## PROMPT
In the entries below, find the line with "right wrist: (191, 301)" and the line with "right wrist: (48, 582)". Return those two lines and all lines between them, exactly.

Human pose images with coordinates:
=== Begin Enclosure ===

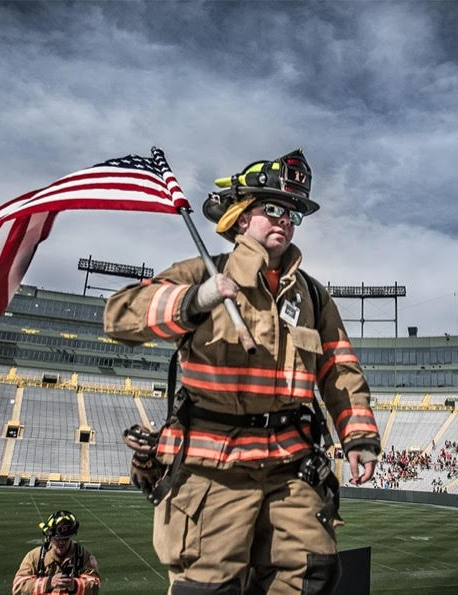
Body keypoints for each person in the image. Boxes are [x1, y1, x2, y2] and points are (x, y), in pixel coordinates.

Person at [106, 149, 380, 594]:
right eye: (271, 208)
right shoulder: (200, 272)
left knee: (314, 575)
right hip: (214, 468)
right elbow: (119, 317)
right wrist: (191, 301)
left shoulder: (313, 295)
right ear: (239, 216)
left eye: (292, 212)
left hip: (292, 468)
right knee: (208, 588)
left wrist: (359, 436)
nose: (284, 220)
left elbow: (339, 368)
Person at [13, 510, 101, 595]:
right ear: (49, 537)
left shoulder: (83, 555)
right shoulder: (34, 556)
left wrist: (74, 585)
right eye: (57, 539)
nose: (62, 543)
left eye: (66, 539)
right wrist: (48, 582)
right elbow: (18, 587)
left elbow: (95, 587)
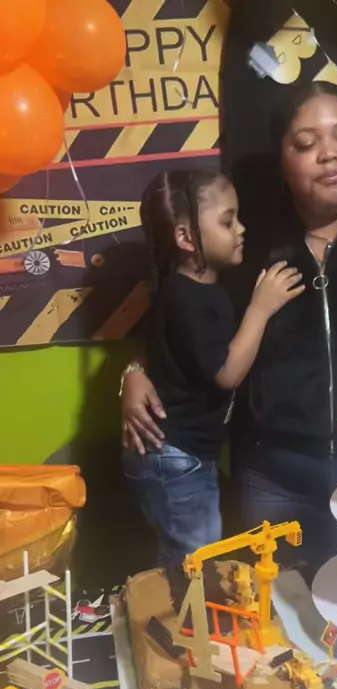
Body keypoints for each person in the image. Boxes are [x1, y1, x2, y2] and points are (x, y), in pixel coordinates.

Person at [122, 83, 337, 578]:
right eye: (307, 144)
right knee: (281, 612)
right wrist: (135, 369)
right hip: (274, 478)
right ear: (283, 161)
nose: (329, 154)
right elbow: (184, 309)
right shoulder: (242, 236)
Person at [122, 168, 303, 569]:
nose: (241, 229)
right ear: (186, 237)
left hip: (181, 456)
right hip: (176, 457)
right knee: (194, 563)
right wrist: (261, 308)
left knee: (190, 557)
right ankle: (181, 612)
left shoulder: (197, 290)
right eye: (227, 221)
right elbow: (226, 373)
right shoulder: (184, 296)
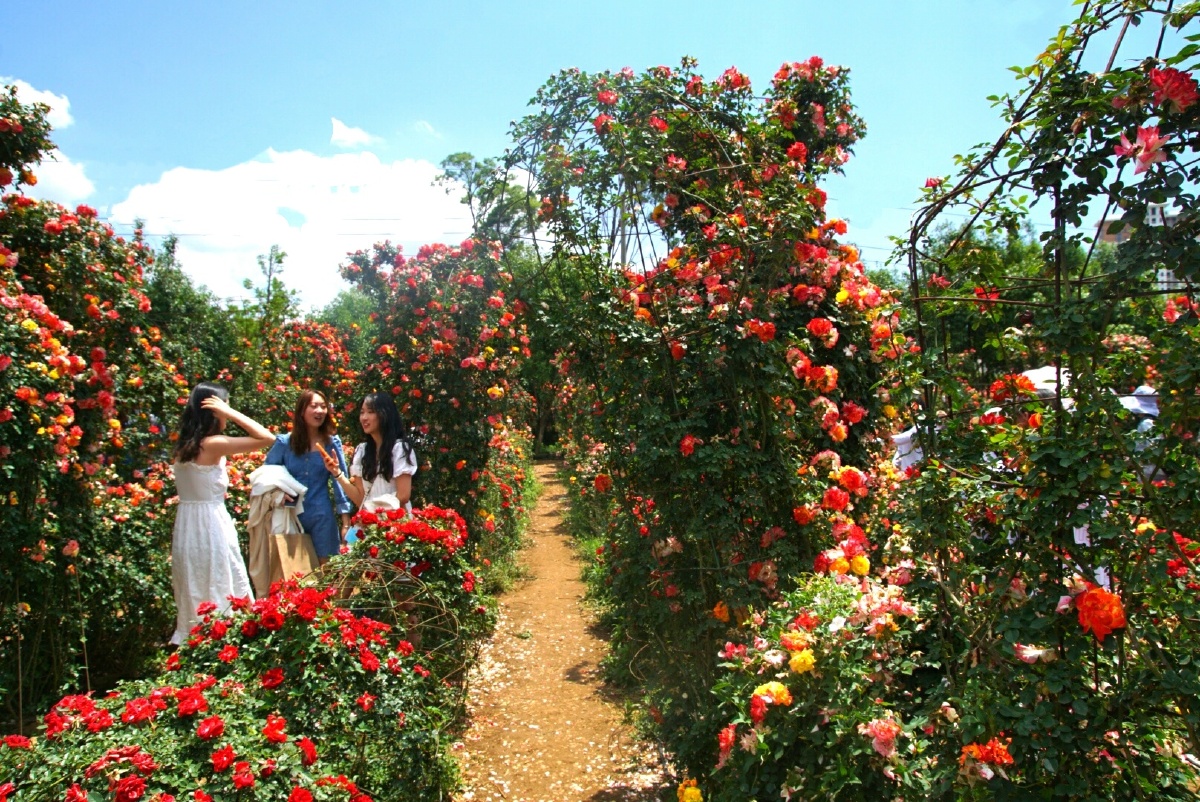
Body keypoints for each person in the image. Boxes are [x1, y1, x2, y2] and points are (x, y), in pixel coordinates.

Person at [170, 383, 275, 645]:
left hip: (187, 524)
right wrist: (232, 413)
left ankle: (197, 642)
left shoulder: (185, 445)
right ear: (214, 409)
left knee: (196, 580)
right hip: (209, 523)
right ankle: (222, 642)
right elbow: (267, 438)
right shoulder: (212, 444)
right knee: (218, 578)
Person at [264, 390, 353, 564]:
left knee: (326, 571)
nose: (319, 411)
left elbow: (340, 482)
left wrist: (345, 522)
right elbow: (267, 475)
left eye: (323, 406)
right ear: (301, 411)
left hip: (321, 515)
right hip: (290, 517)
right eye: (314, 406)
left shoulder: (331, 443)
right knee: (293, 572)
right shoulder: (284, 443)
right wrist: (277, 495)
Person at [325, 391, 418, 517]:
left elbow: (403, 496)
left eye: (370, 412)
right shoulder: (362, 451)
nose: (364, 417)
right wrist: (337, 473)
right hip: (372, 527)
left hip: (396, 525)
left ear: (385, 414)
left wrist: (375, 512)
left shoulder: (399, 448)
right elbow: (361, 500)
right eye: (362, 412)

=== End Enclosure ===

## ANSWER SECTION
right wrist: (191, 301)
left shoulder: (313, 295)
right ear: (239, 216)
left eye: (292, 212)
left hip: (292, 468)
right knee: (208, 588)
left wrist: (359, 436)
nose: (284, 220)
left elbow: (339, 368)
Person at [13, 510, 101, 595]:
right ear: (49, 537)
left shoulder: (83, 555)
right shoulder: (34, 556)
left wrist: (74, 585)
right eye: (57, 539)
nose: (62, 543)
left eye: (66, 539)
right wrist: (48, 582)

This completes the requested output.